L’accelerazione nell’inchiesta è arrivata nel pomeriggio di sabato, quando i militari dell’Arma hanno localizzato e sequestrato, nel quartiere ZEN di Palermo, il motociclo che si ritiene sia stato utilizzato da una parte del commando entrato in azione a Monreale sette giorni fa. In quell’occasione, furono esplose decine di colpi di pistola contro un gruppo di ragazzi, seminando morte e terrore. Secondo la ricostruzione degli investigatori che stanno lavorando senza sosta sul caso, proprio il diciottenne fermato questa notte sarebbe stato alla guida di quel mezzo durante la micidiale azione di fuoco.
Un elemento chiave è emerso mentre i Carabinieri della Sezione Investigazioni Scientifiche (SIS) stavano eseguendo i rilievi tecnici sul motociclo appena ritrovato. Proprio in quelle ore, il diciottenne ha deciso di presentarsi spontaneamente agli inquirenti, accompagnato dal suo avvocato di fiducia. Dopo essere stato sottoposto a interrogatorio da parte dei Pubblici Ministeri titolari dell’indagine, la Procura ha ritenuto sussistessero i gravi indizi e il pericolo di fuga necessari per emettere il provvedimento di fermo, immediatamente eseguito dai Carabinieri.
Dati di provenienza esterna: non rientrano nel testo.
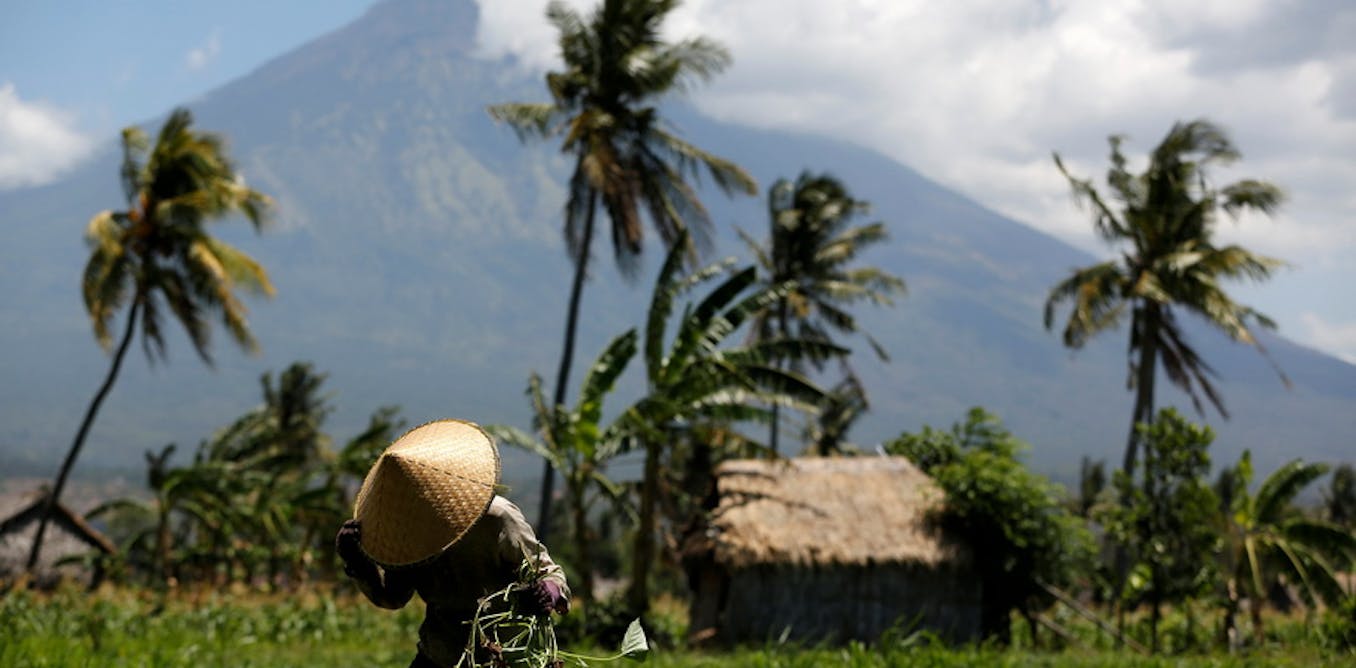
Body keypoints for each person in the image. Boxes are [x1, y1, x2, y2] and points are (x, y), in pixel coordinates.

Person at [335, 419, 569, 668]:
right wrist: (358, 563)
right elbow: (392, 597)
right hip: (437, 657)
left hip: (501, 658)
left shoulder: (497, 518)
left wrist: (549, 590)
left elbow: (549, 572)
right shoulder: (406, 535)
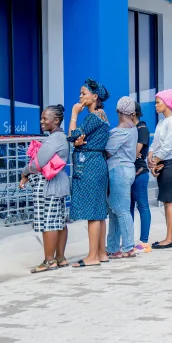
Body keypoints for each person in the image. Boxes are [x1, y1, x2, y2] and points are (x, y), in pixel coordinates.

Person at [19, 105, 69, 273]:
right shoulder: (60, 137)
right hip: (57, 184)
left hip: (49, 186)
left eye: (45, 118)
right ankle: (60, 258)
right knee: (59, 222)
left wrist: (24, 172)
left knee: (49, 223)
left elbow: (38, 163)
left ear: (56, 120)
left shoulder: (54, 139)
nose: (41, 121)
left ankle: (49, 261)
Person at [67, 79, 110, 268]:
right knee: (99, 212)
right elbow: (76, 138)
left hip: (90, 165)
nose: (80, 96)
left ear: (94, 96)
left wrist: (74, 114)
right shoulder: (102, 115)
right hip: (98, 164)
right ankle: (101, 253)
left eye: (83, 93)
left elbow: (72, 135)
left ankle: (92, 256)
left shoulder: (93, 117)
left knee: (93, 213)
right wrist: (77, 140)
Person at [105, 97, 140, 259]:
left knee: (121, 210)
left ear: (118, 111)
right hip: (128, 170)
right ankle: (112, 247)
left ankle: (128, 247)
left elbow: (107, 152)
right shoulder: (133, 128)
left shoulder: (120, 131)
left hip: (118, 170)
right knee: (115, 210)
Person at [148, 89, 172, 249]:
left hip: (170, 163)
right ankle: (169, 236)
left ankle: (170, 238)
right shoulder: (162, 122)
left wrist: (155, 161)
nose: (155, 105)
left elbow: (168, 146)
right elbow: (156, 144)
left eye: (158, 102)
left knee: (170, 201)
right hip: (162, 162)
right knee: (166, 200)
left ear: (167, 103)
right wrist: (151, 155)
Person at [129, 102, 152, 253]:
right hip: (129, 173)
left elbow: (134, 153)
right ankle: (129, 241)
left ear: (133, 113)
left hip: (139, 172)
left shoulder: (142, 128)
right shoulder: (130, 129)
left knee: (142, 206)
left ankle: (144, 242)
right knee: (128, 207)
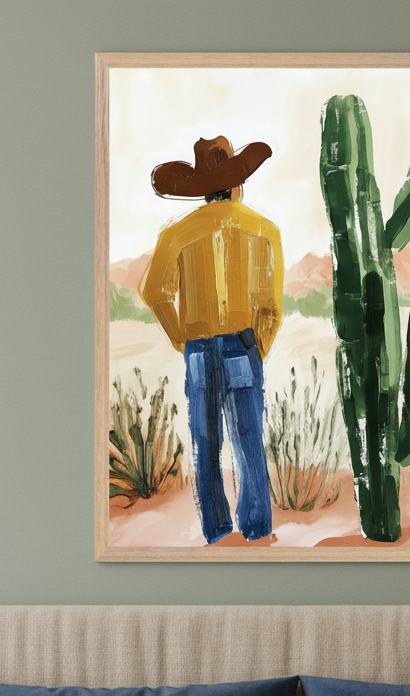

Il giovane si trova ora ristretto presso la Casa Circondariale “Pagliarelli” di Palermo. È fondamentale sottolineare, come evidenziato dagli stessi inquirenti, che il diciottenne è al momento considerato unicamente un indiziato di delitto, sebbene sulla base di elementi ritenuti gravi. La sua posizione e le accuse a suo carico dovranno essere attentamente vagliate dall’Autorità Giudiziaria durante l’intero percorso processuale. Come sancito dalla Costituzione, la presunzione di innocenza varrà fino all’eventuale emissione di una sentenza di condanna definitiva e irrevocabile. L’indagine prosegue per identificare tutti i responsabili della strage di Monreale.